Anatomy of endocrine system

  • endocrine glands/organs

    • ductless glands that secrete hormones into the blood

    • (NB exocrine gland: secretes onto an epithelial surface, such as of the gut lumen, usually via a duct)

  • Pancreas acts as both an endocrine and an exocrine organ

    • located throughout the body

    • often contain multiple cell types, which have different function (e.g. the pituitary gland) - referred to as heterogeneous

Control of hormone secretion

  1. Stimulus changes composition of blood

    • Blood components

    • Nutrients

    • Ions

  2. Endocrine organs & glands – there are quite a few

    • pineal gland - secretes melatonin → important for bio rhythms

    • pituitary gland

    • hypothalamus - portal blood supply important in supplying to the anterior part

    • adipose tissue (fat) & GI tract - secrete hormones involved in E balance & metabolism

    • placenta - secrete hormones involved in foetal and maternal development

  3. Hormones released from a gland are transported in blood to target cell

    • Receptors on target cells effect changes

    • Receptors on cell sense changes and initiate further changes

    • Tropic hormones control the activity of a target endocrine cell. E.g. Adrenocorticotropic hormone (ACTH)

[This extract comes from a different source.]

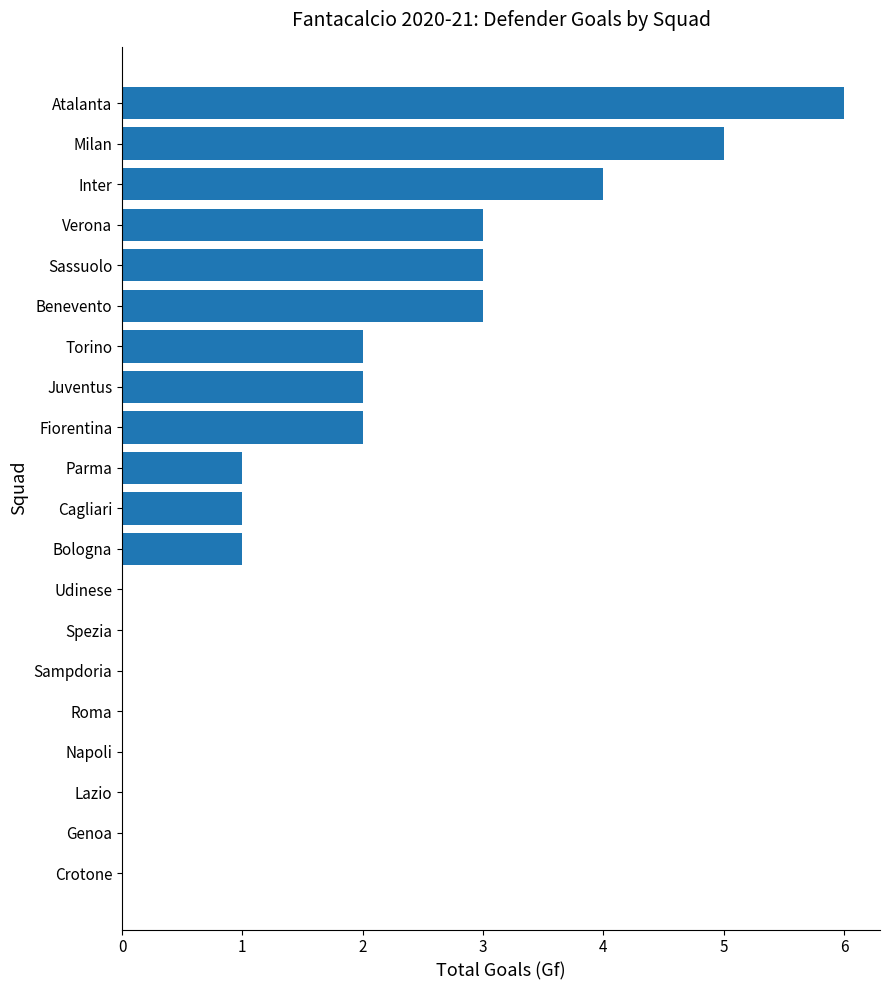

The value at Cagliari is 0. True or false?

False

  4. Metabolic/other effect observed

‘Heterogeneity’ of Endocrine Organs

  • Heterogeneity: amount of variation within a subject

    • cf homogeneity: uniformity of a subject

    • Different cell types are subject to different control mechanisms (inputs) and secrete different hormones

Feedback networks

  • Maintain homeostasis

  • Most pathways consist of these components: sensor, comparator, transducer and receptor

  • Feedback is where systems limit one another's activity around a pre-set oscillator (physiological range).

  • Communication between the receptor, control centre and effector is essential for normal operation of the system.

Hormonal feedback

  • System 1 responds to stimulus by increasing hormone 1 output, which then stimulates system 2 to increase hormone 2 output.

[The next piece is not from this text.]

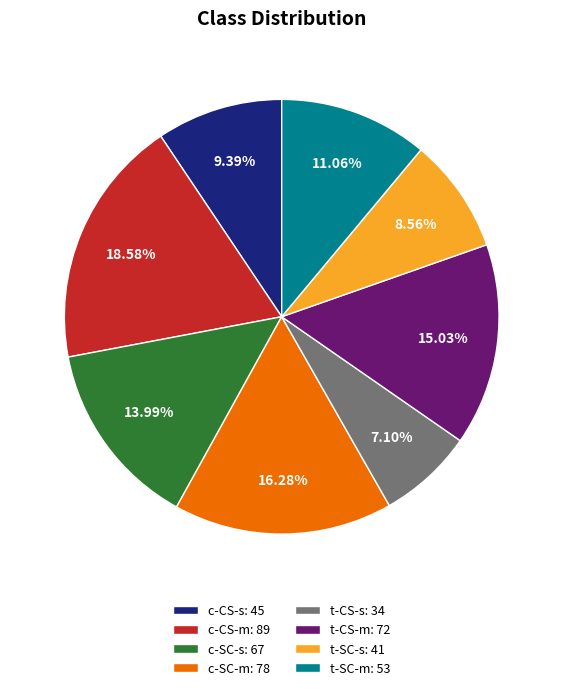

To the nearest percent, what is the average slice percentage?

12%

  • E.g. Oestrogen from the ovary increases Luteinising hormone (LH) production from the anterior pituitary gland which results in ovulation

If hormones cause changes in physiology, how do they do this?

  • They bind to receptors on target cells

  • Receptors may be located at diff. conc in diff. parts of the body

  • receptor conc dictate the strength of reaction to the hormone:

    • high receptor conc → big reaction

    • low receptor conc → small reaction

Effects of hormone-receptor binding

  • Change in transporter activity

  • Activation of secondary messengers (signalling cascade) e.g. Ca2+ release or cAMP

  • Effects are long acting (hours, days) because hormones influence protein synthesis (through gene expression)

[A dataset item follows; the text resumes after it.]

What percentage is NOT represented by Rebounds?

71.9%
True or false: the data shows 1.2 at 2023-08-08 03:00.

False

Patterns of hormone secretion

Episodic secretion → up & down around a normal point

stress response → due physical or mental stress

Circadian rhythm → follows a pattern (night & day)

QUIZ

  1. Are hormones found at (a) high or (b) low concentration in the blood?

  2. True or false? Some hormones may require days to exert their physiological effects.

  3. What best describes a paracrine signal? (a) It is secreted by a nerve cell (b) It acts on an adjacent cell (c) It’s a steroid

  4. True or false? All endocrine organs are made up of a single cell type.